Я спросил: «Не думаешь или уверена?»
Она прислала: «Не думаю».
Я уставился на выложенную кафелем стену. Выдохнул.
Мы уже почти двое суток оживленно обменивались сообщениями по электронной почте. Даффи интересовалась своим агентом. Я спросил у нее ее настоящее имя. И из этих вопросов определенно можно было узнать пол агента. Возможно, Терезу Даниэль убил я.
Я выпустил задержанный вдох только тогда, когда Даффи ответила: «Наша переписка зашифрована. Технически ее можно перехватить, но прочитать нельзя».
Выдохнув, я послал: «Уверена?»
Она ответила: «Абсолютно».
Я спросил: «Зашифрована как?»
Она прислала: «Разработанная АНБ[6] программа стоимостью миллиард долларов».
Это меня успокоило, но лишь отчасти. Некоторые программы АНБ стоимостью миллиард долларов появляются в газетах еще до того, как их успевают довести до конца. А в армии связисты наломали больше дров, чем кто бы то ни был.
Я послал: «Немедленно проверь компьютер Элиота».
Даффи ответила: «Проверю. Прогресс?»
Я набрал: «Никакого». Затем стер это слово и отправил: «Скоро будет».
Я решил, возможно, это хоть как-то обрадует Даффи.
Я снова спустился на первый этаж. Дверь в салон была открыта.
Элизабет Бек по-прежнему сидела в кресле. Перевернутый корешком вверх «Доктор Живаго» лежал у нее на коленях, а она смотрела в окно на дождь.
Открыв входную дверь, я вышел на улицу. Металлодетектор пискнул на «беретту» у меня в кармане. Закрыв за собой дверь, я пересек круг перед крыльцом и направился по дорожке. Дождь хлестал мне в спину, стекал за шиворот. Но ветер мне помогал. Он гнал меня на запад, прямо к домику привратника. Я шагал быстро. Вот возвращаться назад будет тяжело. Мне предстоит идти прямо против ветра. Если, конечно, я к тому времени еще сохраню возможность самостоятельно ходить.

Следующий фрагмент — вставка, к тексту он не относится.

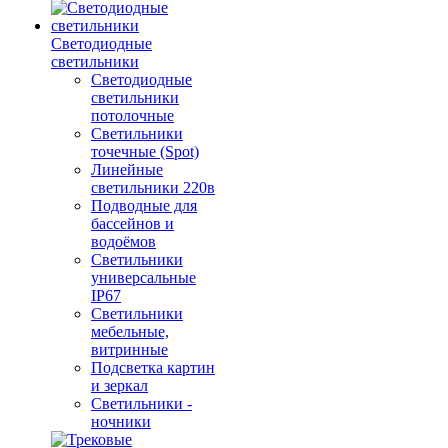
Светодиодные
светильники
Светодиодные
светильники
потолочные
Светильники
точечные (Spot)
Линейные
светильники 220в
Подводные для
бассейнов и
водоёмов
Светильники
универсальные
IP67
Светильники
мебельные,
витринные
Подсветка картин
и зеркал
Светильники -
ночники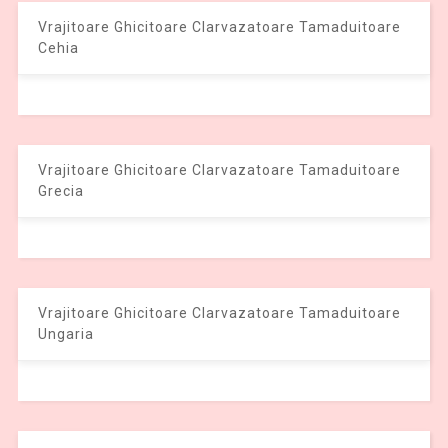
Vrajitoare Ghicitoare Clarvazatoare Tamaduitoare
Cehia
Vrajitoare Ghicitoare Clarvazatoare Tamaduitoare
Grecia
Vrajitoare Ghicitoare Clarvazatoare Tamaduitoare
Ungaria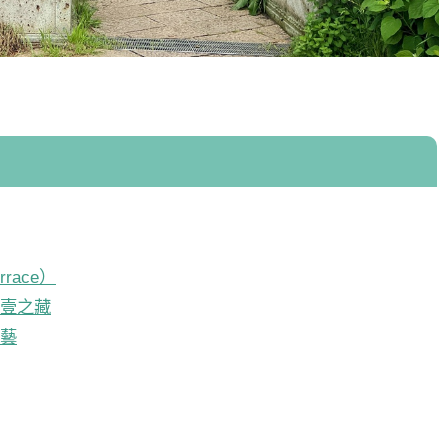
rrace）
a 壹之藏
工藝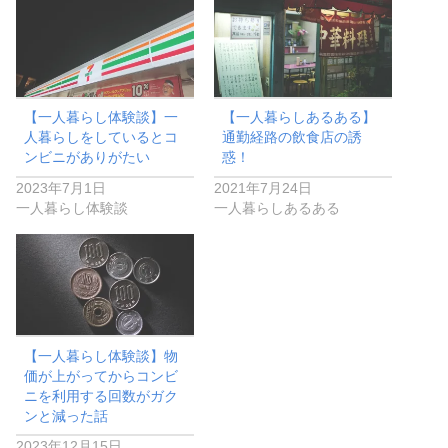
【一人暮らし体験談】一
【一人暮らしあるある】
人暮らしをしているとコ
通勤経路の飲食店の誘
ンビニがありがたい
惑！
2023年7月1日
2021年7月24日
一人暮らし体験談
一人暮らしあるある
【一人暮らし体験談】物
価が上がってからコンビ
ニを利用する回数がガク
ンと減った話
2023年12月15日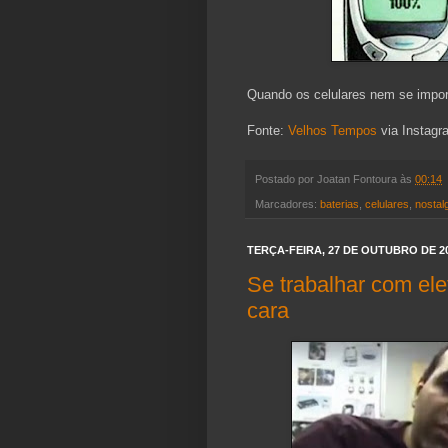
Quando os celulares nem se impor
Fonte:
Velhos Tempos
via Instagr
Postado por
Joatan Fontoura
às
00:14
Marcadores:
baterias
,
celulares
,
nostal
TERÇA-FEIRA, 27 DE OUTUBRO DE 2
Se trabalhar com ele
cara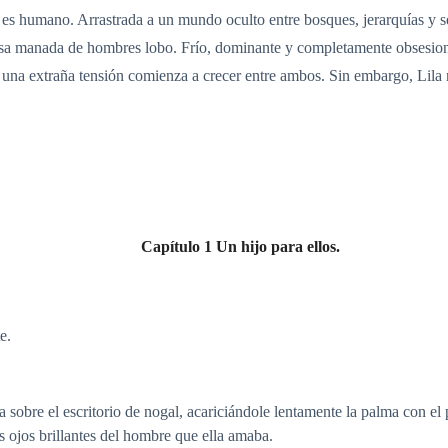
o es humano. Arrastrada a un mundo oculto entre bosques, jerarquías y s
sa manada de hombres lobo. Frío, dominante y completamente obsesiona
s una extraña tensión comienza a crecer entre ambos. Sin embargo, Lila
Capítulo 1 Un hijo para ellos.
e.
a sobre el escritorio de nogal, acariciándole lentamente la palma con el 
os ojos brillantes del hombre que ella amaba.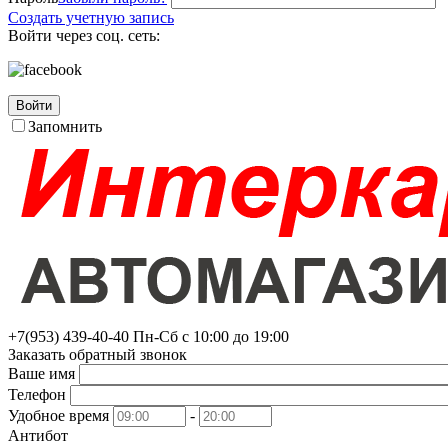
Создать учетную запись
Войти через соц. сеть:
Войти
Запомнить
+7(953)
439-40-40
Пн-Сб с 10:00 до 19:00
Заказать обратный звонок
Ваше имя
Телефон
Удобное время
-
Антибот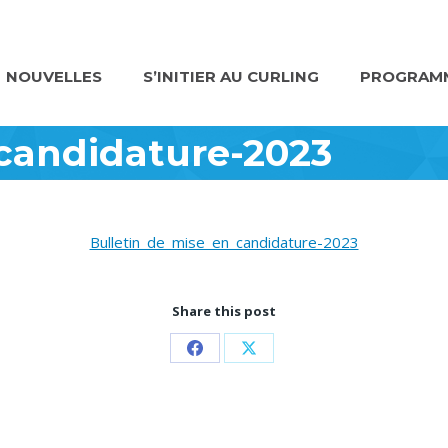
NOUVELLES
S’INITIER AU CURLING
PROGRAMM
candidature-2023
Bulletin_de_mise_en_candidature-2023
Share this post
Partager
Partager
sur
sur
Facebook
X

Поли увидел меня издалека. Должно быть, он сидел все сутки напролет в своем крохотном домике, перебираясь от наружного окна к внутреннему, словно вспугнутое животное в логове. Набросив дождевик, Поли вышел из дома. Для того чтобы пройти в дверь, ему пришлось пригнуться и повернуться боком. Он остановился, прижимаясь спиной к дому, под скатом крыши. Но крыша ему не помогала. Дождь хлестал горизонтально прямо под нее, с глухим стуком барабанил по дождевику. Крупные капли били Поли в лицо и стекали струями пота. Он был без шляпы. Темные от воды волосы липли к черепу.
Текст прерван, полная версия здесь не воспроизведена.